US Secretary of State John Kerry in Munich, Germany, February 12, 2016..
(photo credit: REUTERS)
SARAJEVO – US Secretary of State John Kerry acknowledged for the first time on Monday that a ceasefire brokered in Syria two months ago has “fallen completely in a few areas” and is hanging by a thread in others.
The truce, formally known as a “cessation of hostilities,” is effectively over in the strategically significant city of Aleppo, where the regime of nominal Syrian President Bashar Assad has resumed air strikes on civilian targets and where Western- backed rebel groups – conflated and often operating near terrorist groups – are fighting back.
Over the last week, more than 250 people have been killed in air strikes on sites that have included hospitals, marketplaces and caravans of “white helmet” health workers.
Only two air forces operate over the regions that have been struck: those of Assad and Russia.
Russia has denied that its forces are conducting operations in Aleppo, so the US, UN and EU are now focused on pressuring Moscow to use its leverage with the Assad regime to end the bombing.
In Geneva for two days of crisis talks to salvage the cease-fire, Kerry said intra-Syrian peace negotiations in Switzerland could not realistically continue if the truce falls apart.
“You cannot have legitimate political talks about peace when the parties at the table have both signed up to an agreement which calls for a full cessation of hostilities countrywide, as well as a full delivery of humanitarian materials countrywide, and yet one party is blatantly violating that agreement,” Kerry said, standing alongside Staffan de Mistura, the UN’s special envoy for the crisis.
Kerry has been in constant consultation with his Russian counterpart, Sergey Lavrov, according to the State Department, and de Mistura announced plans to travel to Moscow on Tuesday to continue pushing the effort.
But in a statement after a phone call between Kerry and Lavrov on Monday afternoon, the Russian Foreign Ministry simply said that Russia continues to support the cessation of hostilities and to push for its upkeep.
While Russia has the most leverage over Assad, that leverage is not absolute: The Assad government seems to believe that Moscow considers him indispensable, complicating the power dynamic.
“I don’t want to make any promises that can’t be kept,” Kerry said after generalizing that “progress” had been made toward a restoration of the truce.
“We are trying in the next hours to see if it is possible to reach agreement that can not just re-implement cessation, but create a path forward for the cessation to hold so that there isn’t one day of silence or two days of silence, but an ongoing process that relieves the people of Syria from this devastation, from this day-today killing machine that is being unleashed by the Assad regime.”
The Obama administration suspects that the Assad regime is intentionally targeting civilians and aid workers to create fear and panic among supporters of the opposition – and that Russia is supporting them in order to stoke a crippling refugee crisis for Europe.
Damascus denies intentionally targeting civilians, insisting it is only targeting terrorists of the state.
De Mistura noted that Russia, the US and UN are working to “reinvigorate” the “mechanism” by which international powers are monitoring violations of the truce.
Leaving Geneva after meeting with Kerry, Saudi Arabia’s foreign minister, Adel al-Jubeir, said Riyadh hopes the cease-fire remains on track.
The Saudi kingdom fiercely opposes Assad, and has organized the political leadership of the rebellion against him represented in Geneva, formally known as the High Negotiations Committee (HNC).
“We hope that these efforts will lead to cessation of hostilities and the resumption of the political process that will lead to the establishment of the interim Governing Council that will assume the responsibilities of governing the country and that it will take away power from Bashar al-Assad, that it will work on constitution and elections to build a new Syria with no role for Bashar al-Assad in it,” al-Jubeir stated. “That’s our hope.”
Departing negotiations last month in protest over air attacks, HNC leadership publicly encouraged rebel groups to fight back in Aleppo.

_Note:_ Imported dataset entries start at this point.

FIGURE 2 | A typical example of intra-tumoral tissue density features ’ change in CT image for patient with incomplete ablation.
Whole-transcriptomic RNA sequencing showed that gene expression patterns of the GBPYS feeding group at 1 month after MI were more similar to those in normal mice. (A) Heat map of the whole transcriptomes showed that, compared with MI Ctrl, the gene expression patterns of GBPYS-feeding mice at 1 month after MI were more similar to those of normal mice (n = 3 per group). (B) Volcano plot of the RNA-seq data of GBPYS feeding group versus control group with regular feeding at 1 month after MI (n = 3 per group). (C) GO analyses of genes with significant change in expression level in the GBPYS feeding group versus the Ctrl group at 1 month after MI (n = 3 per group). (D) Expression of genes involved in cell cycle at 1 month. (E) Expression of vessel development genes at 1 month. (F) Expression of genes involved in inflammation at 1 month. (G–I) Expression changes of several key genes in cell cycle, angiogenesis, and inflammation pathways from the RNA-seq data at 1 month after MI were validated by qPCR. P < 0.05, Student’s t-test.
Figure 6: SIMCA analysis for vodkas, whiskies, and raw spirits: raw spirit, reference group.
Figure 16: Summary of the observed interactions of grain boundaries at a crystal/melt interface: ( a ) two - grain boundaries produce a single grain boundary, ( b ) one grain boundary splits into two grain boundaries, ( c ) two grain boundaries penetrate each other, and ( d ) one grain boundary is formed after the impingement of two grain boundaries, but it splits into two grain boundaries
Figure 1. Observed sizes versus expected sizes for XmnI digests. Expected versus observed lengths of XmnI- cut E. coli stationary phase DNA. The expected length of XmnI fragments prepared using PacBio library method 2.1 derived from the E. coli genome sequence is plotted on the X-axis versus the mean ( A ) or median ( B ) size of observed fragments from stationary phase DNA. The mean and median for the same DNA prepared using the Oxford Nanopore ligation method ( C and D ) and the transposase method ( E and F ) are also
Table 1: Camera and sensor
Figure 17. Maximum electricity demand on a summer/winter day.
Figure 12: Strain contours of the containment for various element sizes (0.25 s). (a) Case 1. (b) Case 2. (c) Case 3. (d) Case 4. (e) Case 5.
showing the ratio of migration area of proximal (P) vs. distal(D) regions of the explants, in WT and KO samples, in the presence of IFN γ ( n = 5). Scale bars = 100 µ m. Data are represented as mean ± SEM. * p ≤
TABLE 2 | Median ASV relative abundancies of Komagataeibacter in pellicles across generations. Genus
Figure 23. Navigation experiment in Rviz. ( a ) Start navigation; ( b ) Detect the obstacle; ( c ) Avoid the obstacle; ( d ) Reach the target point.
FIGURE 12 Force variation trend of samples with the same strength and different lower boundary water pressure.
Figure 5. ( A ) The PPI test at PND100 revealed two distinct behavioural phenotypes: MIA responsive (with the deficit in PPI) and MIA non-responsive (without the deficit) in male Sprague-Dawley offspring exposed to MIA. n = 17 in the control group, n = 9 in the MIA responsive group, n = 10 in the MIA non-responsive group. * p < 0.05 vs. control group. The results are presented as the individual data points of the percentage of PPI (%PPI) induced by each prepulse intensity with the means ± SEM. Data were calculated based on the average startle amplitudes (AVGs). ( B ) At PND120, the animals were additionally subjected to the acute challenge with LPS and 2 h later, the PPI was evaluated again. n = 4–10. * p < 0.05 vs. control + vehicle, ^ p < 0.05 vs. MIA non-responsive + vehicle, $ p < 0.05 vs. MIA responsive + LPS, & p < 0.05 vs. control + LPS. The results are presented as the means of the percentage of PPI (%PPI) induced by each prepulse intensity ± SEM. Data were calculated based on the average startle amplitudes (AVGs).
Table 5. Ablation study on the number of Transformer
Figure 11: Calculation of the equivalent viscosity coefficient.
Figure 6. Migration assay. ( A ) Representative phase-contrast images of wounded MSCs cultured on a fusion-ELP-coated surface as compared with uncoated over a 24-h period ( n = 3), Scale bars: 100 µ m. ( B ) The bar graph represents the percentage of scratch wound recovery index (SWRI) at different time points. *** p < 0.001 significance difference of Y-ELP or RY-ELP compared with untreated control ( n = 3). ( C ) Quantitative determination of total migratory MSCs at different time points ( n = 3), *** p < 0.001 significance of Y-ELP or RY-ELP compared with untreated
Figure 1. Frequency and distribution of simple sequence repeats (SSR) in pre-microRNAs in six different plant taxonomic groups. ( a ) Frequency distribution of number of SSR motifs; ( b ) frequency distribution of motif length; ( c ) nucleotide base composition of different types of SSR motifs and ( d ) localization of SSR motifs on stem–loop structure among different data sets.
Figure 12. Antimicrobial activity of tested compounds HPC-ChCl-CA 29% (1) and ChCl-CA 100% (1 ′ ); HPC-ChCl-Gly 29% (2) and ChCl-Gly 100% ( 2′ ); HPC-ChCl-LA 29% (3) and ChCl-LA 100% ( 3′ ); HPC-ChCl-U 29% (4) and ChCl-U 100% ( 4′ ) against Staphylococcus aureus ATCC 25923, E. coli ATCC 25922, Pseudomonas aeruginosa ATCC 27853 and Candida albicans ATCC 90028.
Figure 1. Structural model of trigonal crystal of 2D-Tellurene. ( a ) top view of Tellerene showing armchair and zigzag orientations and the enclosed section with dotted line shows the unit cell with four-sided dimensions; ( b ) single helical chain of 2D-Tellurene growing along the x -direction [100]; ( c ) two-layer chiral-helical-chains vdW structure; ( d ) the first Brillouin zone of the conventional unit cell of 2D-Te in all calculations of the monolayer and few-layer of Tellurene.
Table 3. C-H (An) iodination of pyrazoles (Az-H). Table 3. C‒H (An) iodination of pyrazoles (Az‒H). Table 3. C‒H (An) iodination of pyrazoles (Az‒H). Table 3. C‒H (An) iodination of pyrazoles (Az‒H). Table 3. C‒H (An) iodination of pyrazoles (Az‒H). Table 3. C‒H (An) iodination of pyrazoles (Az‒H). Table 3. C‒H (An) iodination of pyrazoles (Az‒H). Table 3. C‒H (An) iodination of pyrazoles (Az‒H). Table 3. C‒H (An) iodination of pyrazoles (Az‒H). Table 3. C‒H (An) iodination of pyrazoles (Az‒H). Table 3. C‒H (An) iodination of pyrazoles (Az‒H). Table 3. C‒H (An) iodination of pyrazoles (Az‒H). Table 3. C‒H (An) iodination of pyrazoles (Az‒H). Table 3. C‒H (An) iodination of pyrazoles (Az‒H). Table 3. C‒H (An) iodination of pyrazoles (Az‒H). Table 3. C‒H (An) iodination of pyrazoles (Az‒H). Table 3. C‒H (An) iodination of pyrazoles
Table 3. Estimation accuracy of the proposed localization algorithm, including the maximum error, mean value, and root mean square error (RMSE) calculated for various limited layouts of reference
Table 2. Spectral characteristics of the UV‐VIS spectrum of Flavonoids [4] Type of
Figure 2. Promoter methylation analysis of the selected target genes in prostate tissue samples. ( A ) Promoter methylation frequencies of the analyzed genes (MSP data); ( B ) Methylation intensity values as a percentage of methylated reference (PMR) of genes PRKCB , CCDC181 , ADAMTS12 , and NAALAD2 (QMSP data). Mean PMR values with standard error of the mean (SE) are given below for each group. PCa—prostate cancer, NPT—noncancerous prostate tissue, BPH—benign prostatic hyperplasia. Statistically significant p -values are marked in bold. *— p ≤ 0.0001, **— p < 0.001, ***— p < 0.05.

The Assad delegation characterized these statements as provocative.
The UN’s secretary general, Ban Ki-moon, also expressed “profound concern” on Monday about “the dangerous escalation of fighting in and around Aleppo and the intolerable suffering, counted in mounting deaths and destruction, it is causing among civilians.”
“The collapse of the cessation of hostilities will only bring more violence, death and destruction while further weakening efforts to find a negotiated solution to this brutal war,” Ban said.